Associators, Grothendieck-Teichmüller group and monoidal categories The standard definition of an associator seems to be that it a a grouplike power series in two variables $x$ and $ y $ satisfying some pentagon and hexagon relations.
In other words, denoting by $ \mathfrak{lie}_2 $ the free Lie algebra on two variables, an associator is a grouplike element in the completed hopf algebra $ \widehat{U}(\mathfrak{lie_2})$ satisfying the above mentionned relations.
In more abstract terms, there is a bijection between the set of associators and a certain morphism of operads. Using Bar-Natan's notations it is a morphism of operads between $ \widehat{PaB_K} $ and $ PaCD $.
In this context, the Grothendieck-Teichmüller group $ \widehat{GT} $ is the group of automorphism of $ \widehat{PaB_K} $. It can also be described as pairs $ (f,\lambda) \in \widehat{F_2(K)} \times K^* $ again satisfying some relations. 
These seem to be the "textbook" definitions, however I don't understand their motivation and what these objects do. My questions are the following. (The lack of precision comes from my lack of knowledge of the subject)
0) What is the purpose of associators? What is the purpose of the G-T group in this context (not in algebraic geometry). 
The following questions are possible answers to the previous one.
1) Let $ (C, \beta, \gamma) $ be a braided monoidal category with associativity constraint $ \gamma $ and braiding $ \beta $. Suppose we wish to change $ \beta $ and $ \gamma  $ into  $ \beta' $ and $ \gamma'  $ such that $ (C, \beta', \gamma') $ is again a braided monoidal category.  Does this procedure have a name? Do elements of the Grothendieck-Teichmüller control this? 
2) Let $ (C, \sigma, \gamma) $ be a symmetric monoidal category. Do the associators control how to transform $ C $ into a braided monoidal category? 
3) Does the term infinitesimally braided monoidal category exist?
4) Does the Kontsevich integral somehow fit into this story?
As I mentioned above, I know little about the subject: I have skimmed through Bar-Natan's article "On associators and the Grothendieck-Teichmüller group group" and the paper arXiv:0903.4067, therefore any reference is welcome.
 A: 0) This is a wide question. Probably the best answer/definition is precisely Bar Natan's one, which of course is implicit in Drinfeld's work: an associator is a filtered isomorphism between the completion of a naturally filtered, complicated, topological category, and a much more manageable, explicit, naturally graded, combinatorial one. In addition to the obvious interest in braid/knot theory, it turns out that the former is closely related to "quantum" objects, while the latter is related to "classical" objects. Hence associators shows up everywhere in deformation-quantization. Another "conceptual" explanation of this is that they are also responsible for the formality of the little disc operad, which is a close relative of the above isomorphism. 
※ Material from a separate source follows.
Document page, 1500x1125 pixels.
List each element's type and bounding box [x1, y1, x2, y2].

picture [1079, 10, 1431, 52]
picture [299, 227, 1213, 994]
1) yes, if your category is $k[[\hbar]]$-linear for $k$ of char 0, this is basically the motivation behind the definition of GT. This is essentially the same things as the definition you gave, as the automorphism group of the completion of the braid category (as opposed to the automorphism group of the braid category, which is almost trivial).
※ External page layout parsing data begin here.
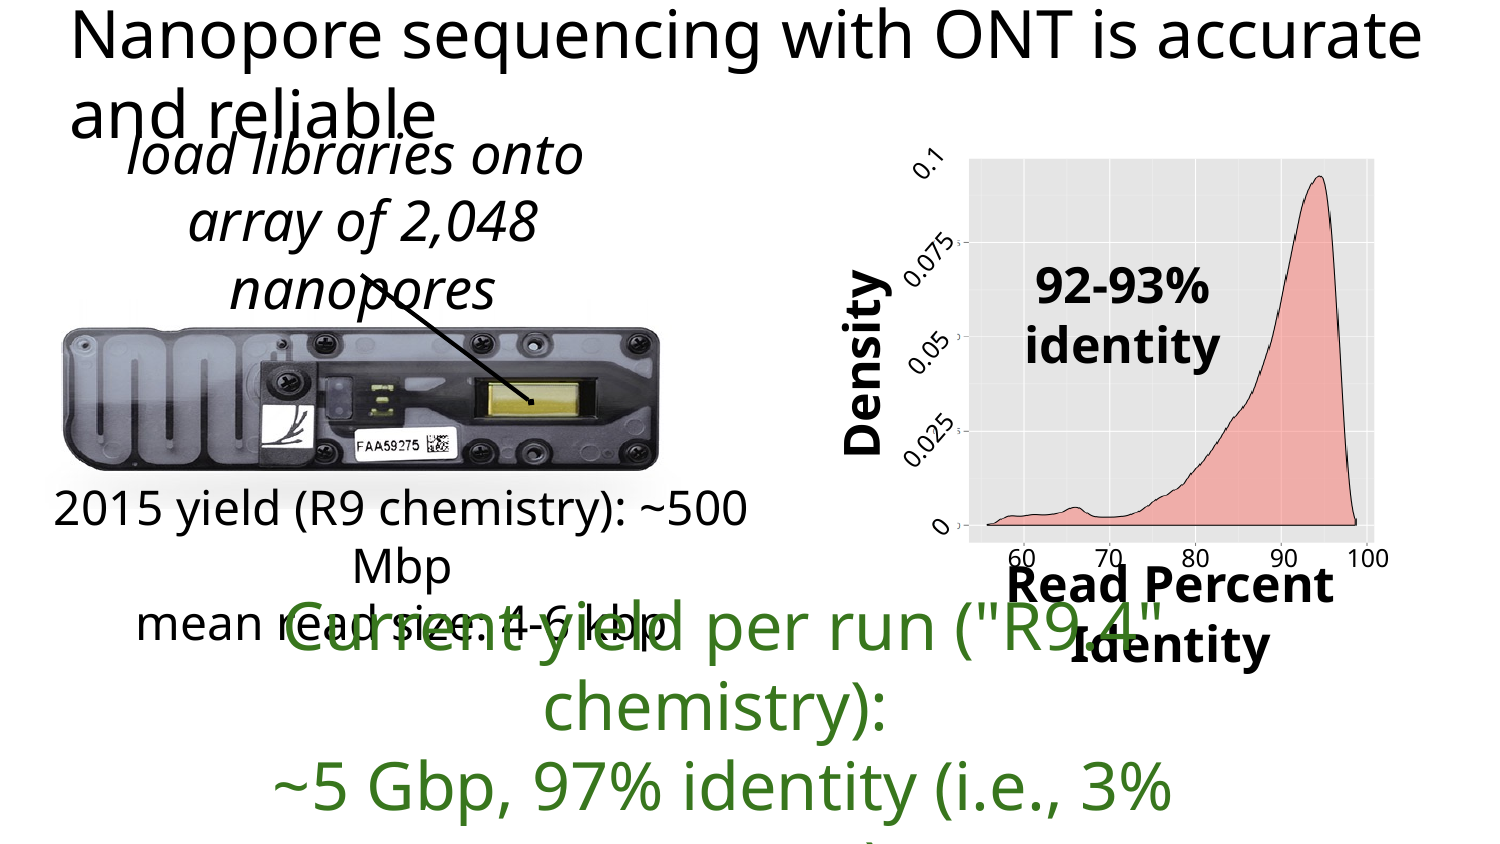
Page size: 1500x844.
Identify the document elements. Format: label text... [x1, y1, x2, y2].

text_box 2015 yield (R9 chemistry): ~500 Mbp mean read size: 4-6 kbp [21, 521, 784, 607]
picture [45, 298, 681, 509]
text_box load libraries onto array of 2,048 nanopores [78, 166, 648, 272]
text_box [812, 123, 1421, 647]
text_box Current yield per run ("R9.4" chemistry): ~5 Gbp, 97% identity (i.e., 3% error rate) [236, 690, 1213, 797]
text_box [360, 274, 532, 403]
title Nanopore sequencing with ONT is accurate and reliable [63, 0, 1500, 165]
2),3) yes, if the symmetric category is infinitesimal braided (i.e. if it's a representation of PaCD) then an associator turns it into a braided monoidal category (and even ribbon if it has duals).
4) Yes, it is exactly this: the Kontsevich integral for braids is exactly the above mentionned isomorphism, which extends to a functor from the category of tangles which is again an isomorphism after completion, and whose restriction to links is equal to the Kontsevich integral for any choice of associator. 
edit: More precisely: as you say, associators are in bijection with isomorphisms $\widehat{PaB}\rightarrow PaCD$ compatible with the operadic structure. The Kontsevich integral provides such an isomorphism, hence produces a particular associator, namely the image of the trivial braid from $(\cdot \cdot) \cdot$ to $\cdot (\cdot \cdot)$ as explained in Bar-Natan's paper. This is the so-called KZ associator, which is the first (and for some time only) known associator. This is how Drinfeld showed that the set of associators in non-empty (and then deduced that there exists rational associators as well). Then this isomorphism extends to tangles, and by a result of Le-Murakami (implicit in Drinfeld's paper) its restriction to links doesn't depends on the choice of the associator (which proves the rationality of the Kontsevich integral of links).
All of this is explained in a nice, clear, pictorial way in many of Bar Natan's paper, especially of course those on Vassiliev invariants, and in Kassel--Turaev "Chord diagramms invariants of tangles and graphs".